In a first step, the risk-weighted assets that require backing are determined and in a second step they are merged into clusters according to the amount of default credit (EaD) and probability of default (PD). During the assignment (English mapping ) in the third step, a hypothetical homogeneous portfolio is compared in order to determine the granularity in the last step through adjustment (English adjustment ). This can lead to different backing requirements from the banking supervisory authority . According to Art. 284 (11) CRR, alpha estimates according to Art. 284 (9) CRR of the institute take into account the granularity of credit portfolios. A high granularity leads to capital relief and vice versa. This is intended to force the banks to ensure broader credit risk diversification.

The extent to which capital is backed for risks is measured by the granularity factor. This is an economic key figure that determines risk concentrations in individual rating classes.

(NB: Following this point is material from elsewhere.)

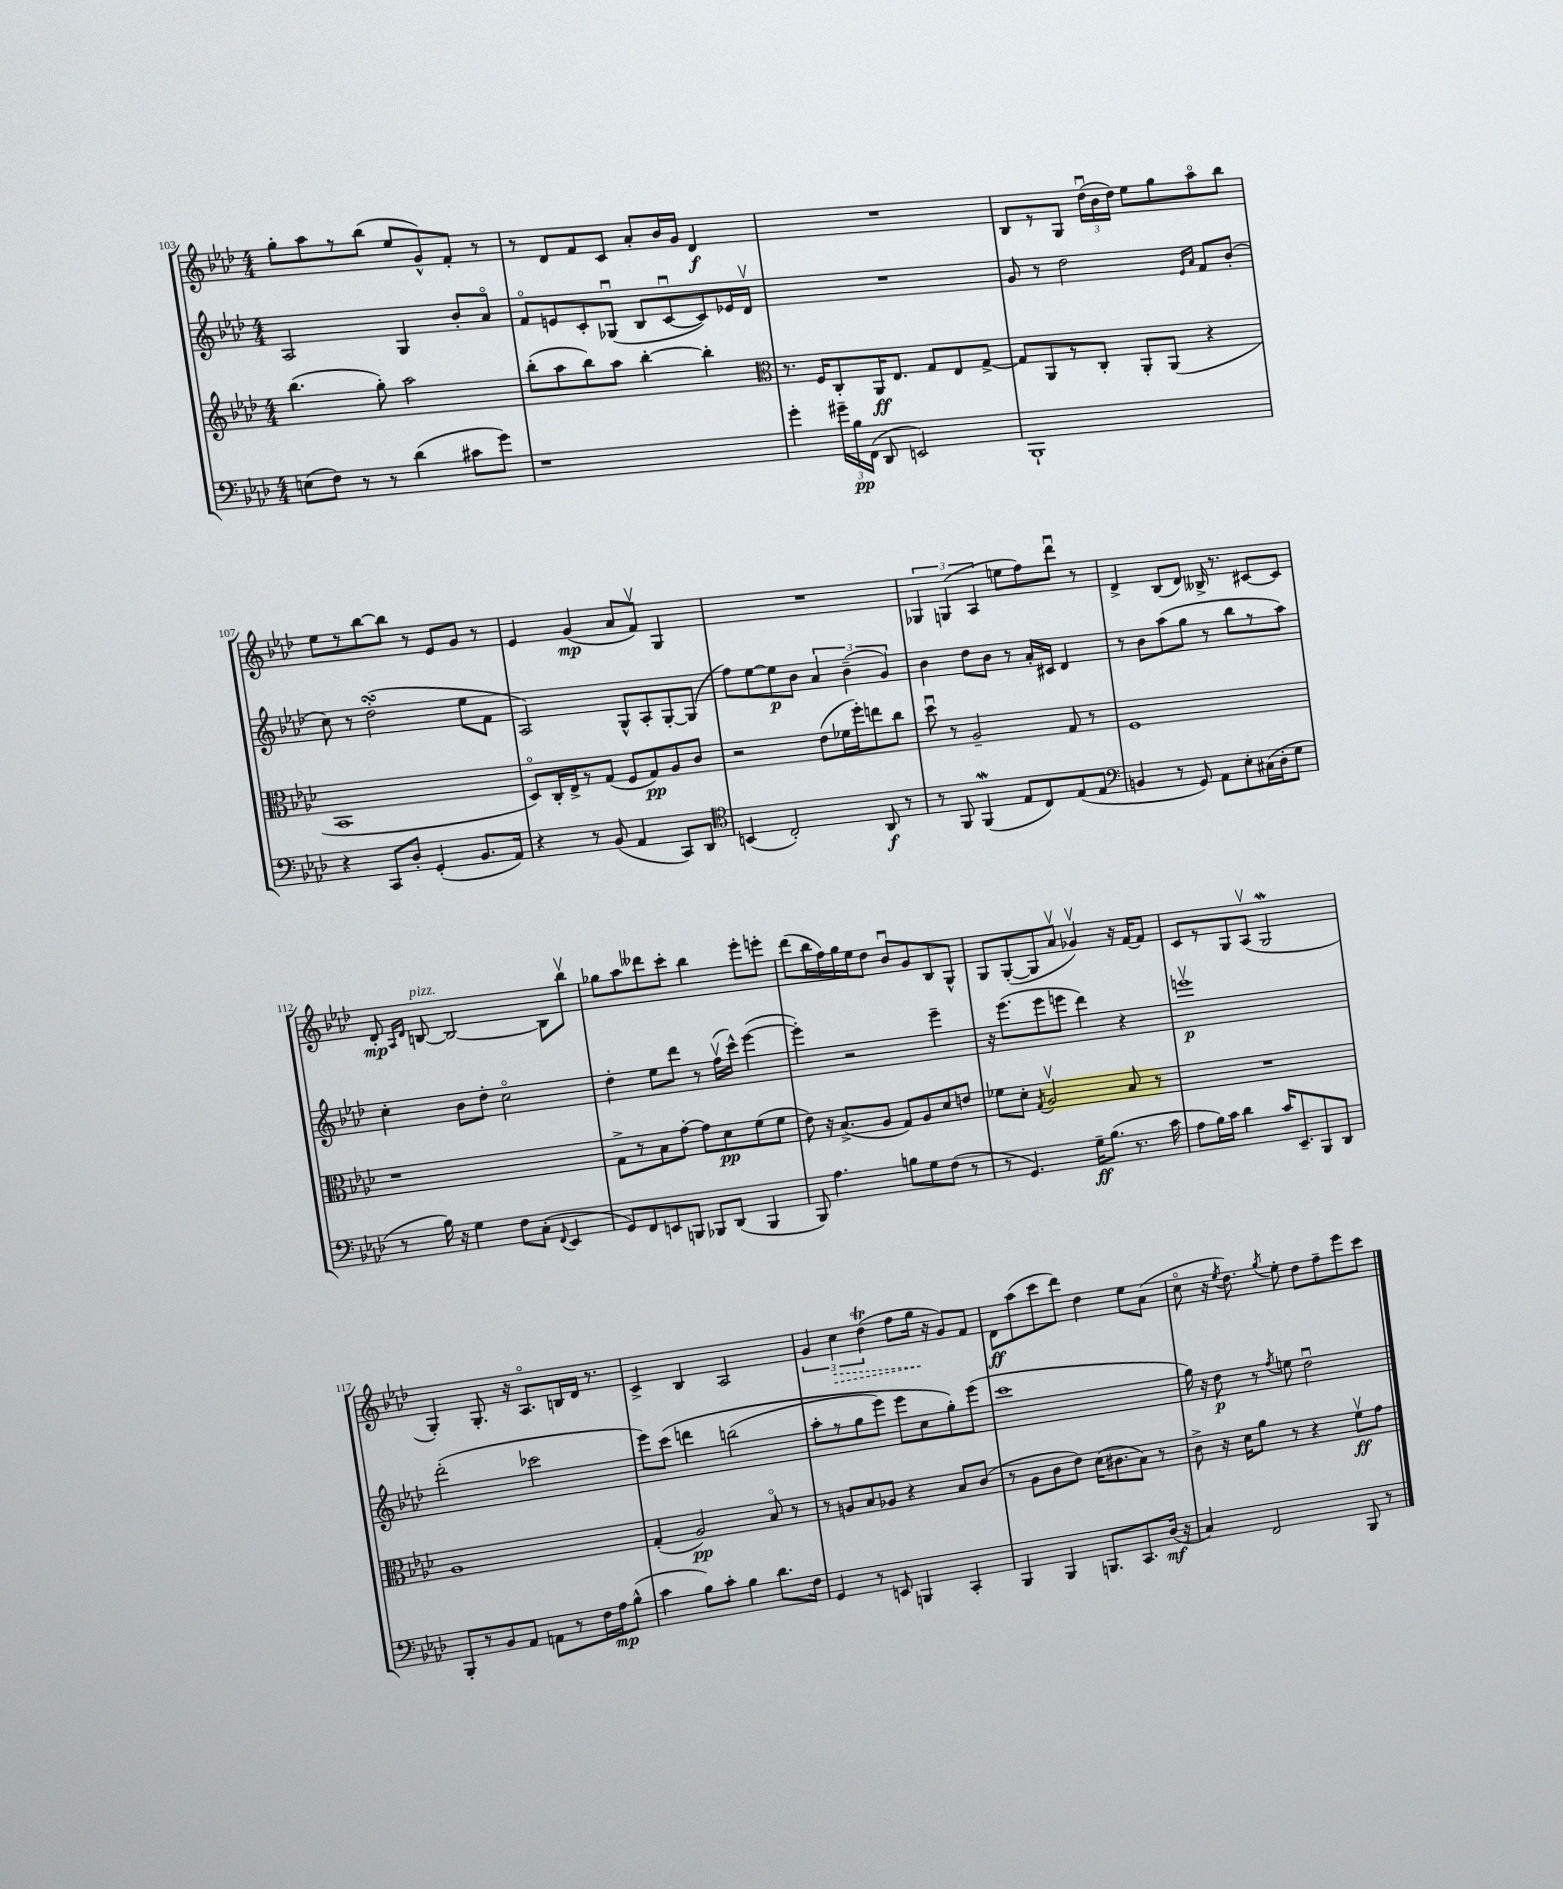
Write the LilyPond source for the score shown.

Improvement of the granularity

The theoretically most favorable borderline case of “infinite granularity” (concentration-free credit portfolio) arises when the portfolio weights of the rating classes are kept constant and at the same time a fictitious, infinite number of borrowers is assumed in each rating class. The assumption of infinite granularity means that unsystematic risks have been completely eliminated through diversification. The aim of risk diversification must be to distribute the total credit volume of a portfolio over as many smaller loans as possible and to avoid mutual dependencies between individual borrowers.

Instruments for this are

Individual evidence

  1. ^ "Lump risk" , "Zeit online", article from May 24, 2006.
  2. Bernd Rudolph / Bernd Hofmann / Albert Schaber / Klaus Schäfer, Credit Risk Transfer , 2012, p. 31
  3. a b Hanspeter Gondring / Edgar Zoller / Josef Dinauer, Real Estate Investment Banking , 2013, p. 24.
  4. Hanspeter Gondring / Edgar Zoller / Josef Dinauer, Real Estate Investment Banking ], 2013, p. 27.
  5. Thomas Söhlke, Regulatory Recording of Credit Risk , 2002, p. 18 FN 3
  6. BT-Drucksache 17/1720 of May 17, 2010, draft of a law for the implementation of the amended banking directive and the amended capital adequacy directive , p. 27
  7. Implementation of the CEBS large exposure guidelines of December 11, 2009 as well as further interpretative decisions on large exposure regulations , BaFin circular 8/2011 (BA) of July 15, 2011.
  8. Austrian National Bank, Guideline on Large Loans Registration from September 2011 , p. 35.
  9. Hans Tietmeyer / Bernd Rolfes, Basel II - The new supervisory law and its consequences , 2003, p. 30.
  10. Stefanie Breidenbach, Basel III and the risk management of banks , 2011, p. 71.
  11. Henner Schierenbeck, Earnings-Oriented Bank Management , Volume 2, 2001, p. 304.